== Working data

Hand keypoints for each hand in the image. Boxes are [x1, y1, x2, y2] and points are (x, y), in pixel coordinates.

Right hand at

====
== Working data

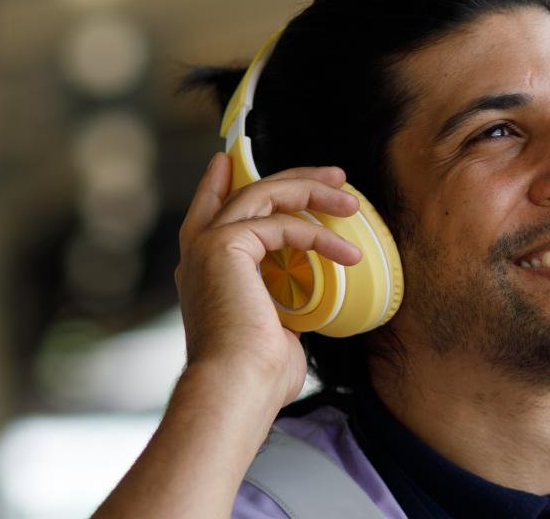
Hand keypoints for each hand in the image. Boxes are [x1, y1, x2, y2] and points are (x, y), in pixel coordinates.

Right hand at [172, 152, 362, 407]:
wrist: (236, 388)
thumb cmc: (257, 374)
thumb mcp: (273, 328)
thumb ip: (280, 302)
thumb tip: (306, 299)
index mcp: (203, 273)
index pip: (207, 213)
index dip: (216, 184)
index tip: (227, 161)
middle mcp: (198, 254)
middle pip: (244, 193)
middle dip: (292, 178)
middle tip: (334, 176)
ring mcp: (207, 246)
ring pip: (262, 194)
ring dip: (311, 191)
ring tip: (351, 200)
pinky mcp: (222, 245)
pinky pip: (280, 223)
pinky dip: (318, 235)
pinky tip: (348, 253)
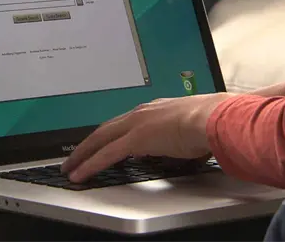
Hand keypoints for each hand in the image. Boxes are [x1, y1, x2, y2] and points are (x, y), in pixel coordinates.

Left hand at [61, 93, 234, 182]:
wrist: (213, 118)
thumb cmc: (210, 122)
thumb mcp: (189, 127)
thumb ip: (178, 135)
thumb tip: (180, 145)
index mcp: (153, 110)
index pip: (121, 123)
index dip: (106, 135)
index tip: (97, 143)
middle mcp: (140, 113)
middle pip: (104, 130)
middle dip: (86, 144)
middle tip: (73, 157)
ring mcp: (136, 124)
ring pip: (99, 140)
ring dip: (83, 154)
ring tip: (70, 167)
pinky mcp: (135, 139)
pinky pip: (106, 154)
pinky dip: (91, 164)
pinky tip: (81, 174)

====
== Working data

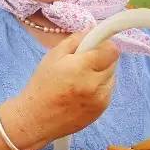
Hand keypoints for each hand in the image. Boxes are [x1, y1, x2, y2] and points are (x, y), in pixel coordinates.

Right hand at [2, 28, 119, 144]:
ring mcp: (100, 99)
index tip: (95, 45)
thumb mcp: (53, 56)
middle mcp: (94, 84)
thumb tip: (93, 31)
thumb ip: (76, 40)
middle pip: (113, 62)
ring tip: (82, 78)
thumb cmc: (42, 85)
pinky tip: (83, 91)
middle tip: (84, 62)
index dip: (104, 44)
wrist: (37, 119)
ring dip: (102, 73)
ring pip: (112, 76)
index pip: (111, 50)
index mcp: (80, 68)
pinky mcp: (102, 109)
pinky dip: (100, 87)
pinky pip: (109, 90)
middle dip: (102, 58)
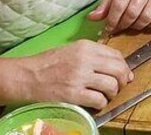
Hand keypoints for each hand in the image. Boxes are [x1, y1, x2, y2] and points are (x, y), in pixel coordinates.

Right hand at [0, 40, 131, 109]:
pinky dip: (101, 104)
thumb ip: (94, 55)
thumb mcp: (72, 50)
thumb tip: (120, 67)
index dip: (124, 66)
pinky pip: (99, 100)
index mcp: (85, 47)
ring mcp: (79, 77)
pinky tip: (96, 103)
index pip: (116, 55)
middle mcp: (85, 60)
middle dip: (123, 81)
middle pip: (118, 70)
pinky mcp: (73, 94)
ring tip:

====

Which lines run from the one holding "thumb mcp: (189, 127)" through the one holding "middle tip: (73, 157)" in the records above? Repeat them exactly, both included, and nothing more.

thumb mcp: (189, 127)
thumb ip: (178, 135)
thumb tip: (180, 145)
index mcp: (153, 110)
index pip: (121, 123)
index dip: (106, 135)
index tip: (97, 143)
middle mcp: (140, 113)
middle pip: (104, 130)
middle dip: (86, 144)
middle tip: (73, 157)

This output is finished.